Les couleurs et les formes
Jacques Attali

Le langage du peintre est composé de matières, de formes et de couleurs. Celui de l’écrivain est fait de mots, de sons et d’idées. Parler des couleurs avec des mots est impossible. Parler des formes avec des phrases est illusoire. Transcrire un art en un autre est peine perdue. La peinture ne raconte pas une histoire; elle communique une sensation; elle ne décrit pas des paysages; elle y fait pénétrer. Si le lecteur d’un livre doit imaginer ce que l’écrivain lui raconte, le spectateur d’un tableau doit voyager dans les fantasmes du peintre.

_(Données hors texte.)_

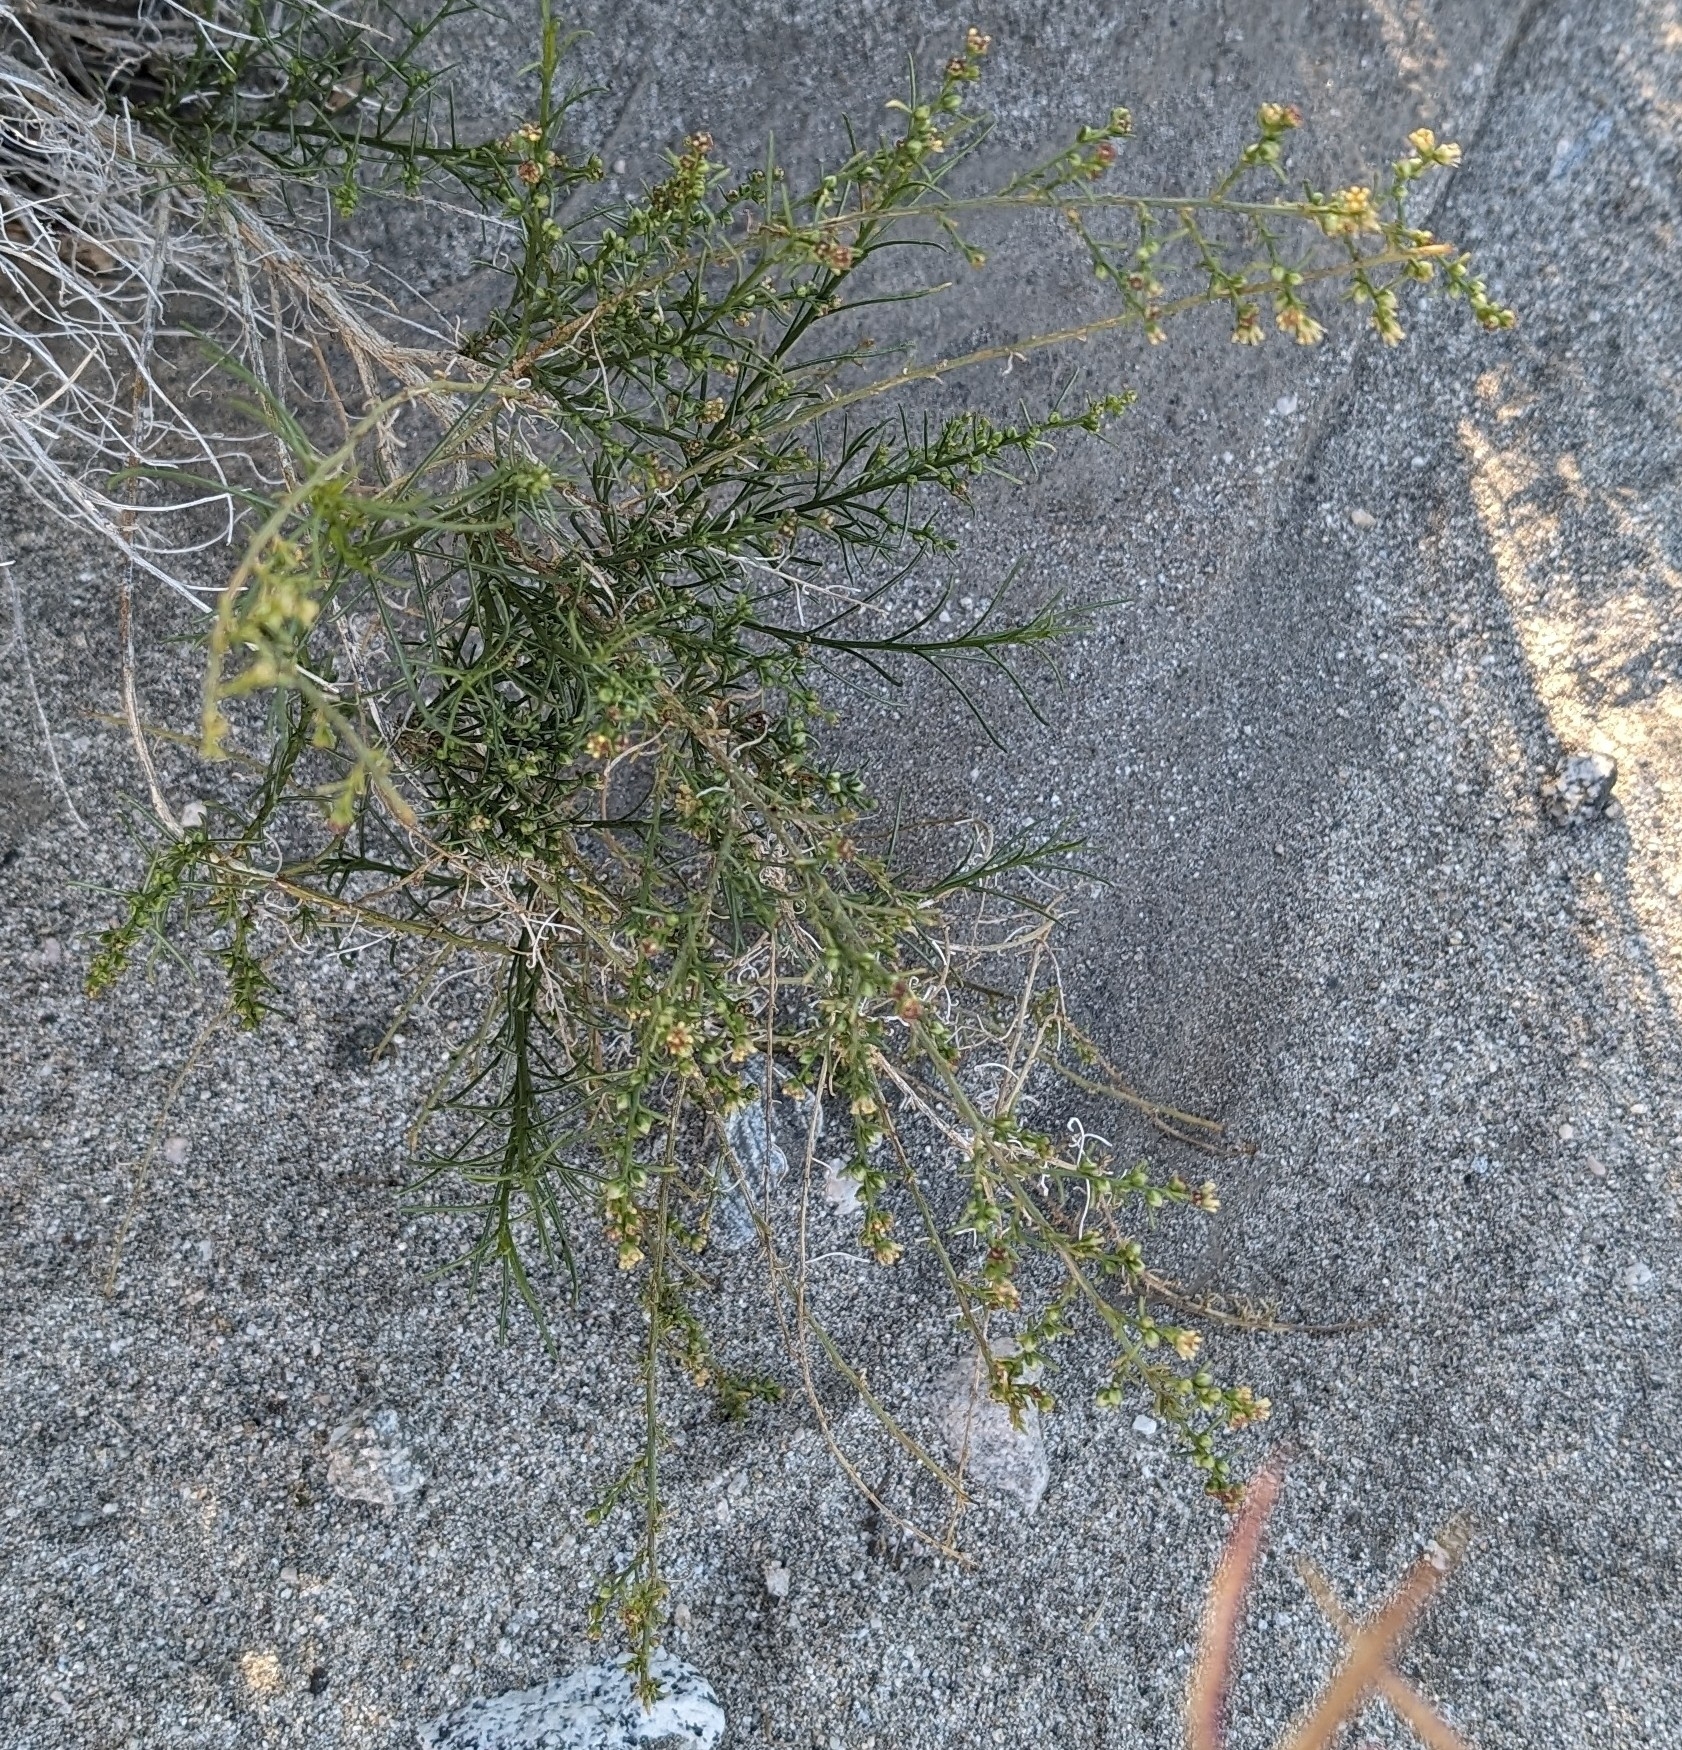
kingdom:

Pourtant, la frontière entre les deux arts est plus floue qu’il n’y paraît : Certains peintres racontent des histoires; certains écrivains donnent à ressentir des lieux. Tous les artistes aident à aller au-delà de soi-même, à s’ouvrir à d’autres sensations, d’autres visions des choses et des êtres. Tout art est ainsi dépassement.

Noëlle Roudine s’intéresse depuis toujours aux matières, aux couleurs et aux formes; elle a longuement médité sur la forme des corps, l’harmonie des couleurs, l’agencement des matières. Elle a appris à mettre en valeur des silhouettes, à extraire le beau de l’ordinaire, à trouver en chaque situation de quoi de nourrir le rêve, de quoi bâtir une poétique. Dans sa peinture, faite de liberté maîtrisée et d’audace tranquille, elle met cette fantastique connaissance des couleurs, des formes et des matières au service d’un art sophistiqué. Pour faire surgir, sur les supports les plus variés, des paysages inattendus, des femmes improbables, des hommes démesurés, des enfants désarmés.

Rien de ce qui est la vie n’échappe à son regard. Et comme tous les grands artistes, elle n’est jamais là où on l’attend. Aucune de ses œuvres ne répète la précédente. Aucun dessin ne rappelle un autre; et le même lieu, le même corps peuvent donner lieu à mille variations. Parfois c’est la douceur qui l’emporte; parfois c’est la violence. Parfois ce sont les couleurs qui s’imposent; parfois ce sont les formes qui dictent le mouvement. Comme pour nous rappeler que chaque être est infini, chaque paysage multiple. Et que la vie n’est que différence et ambiguïté.

Dans de savants mélanges de matières prosaïques, de pigments inattendus, de gouache, d’aquarelle, de sable, de papier, de carton, de métal et de bois, Noëlle Roudine fait surgir des mondes. D’un trait, elle décale un regard, d’une couleur, elle recrée un soleil, d’une matière, elle réinvente une réalité. Rien ne lui est interdit, parce qu’aucune règle ne lui semble sacrée. Comme un musicien qui reconstruirait sans cesse ses instruments de musique, comme un écrivain qui inventerait sa langue, Noëlle Roudine imagine sans cesse de nouveaux moyens de donner à voir.

Il serait illusoire de lui chercher des filiations, de l’inscrire dans une école. Elle connaît les plus grands, abstraits et figuratifs; elle les a étudiés, ils ont nourri son imaginaire, sans pour autant avoir aliéné sa liberté.

Dans l’oeuvre de Noëlle Roudine, les lignes ne sont jamais où on pourrait les attendre; les rues ouvrent à des vertiges labyrinthiques; les escaliers s’élèvent ailleurs que vers le ciel; les lignes de fuite ne prolongent pas les axes de la perspective; les couleurs ne renvoient à rien de connu. Ses champs annoncent des moissons baroques; ses rivières laissent deviner des forces démesurées; ses femmes, fragiles et démunies, sont aussi généreuses et fécondes.

Sa peinture, heureuse et tragique à la fois, nous donne à imaginer, en une surprise sans cesse renouvelée, l’immensité de la condition humaine et nous rappelle, qu’au-delà de la barbarie, elle mérite d’être sauvée.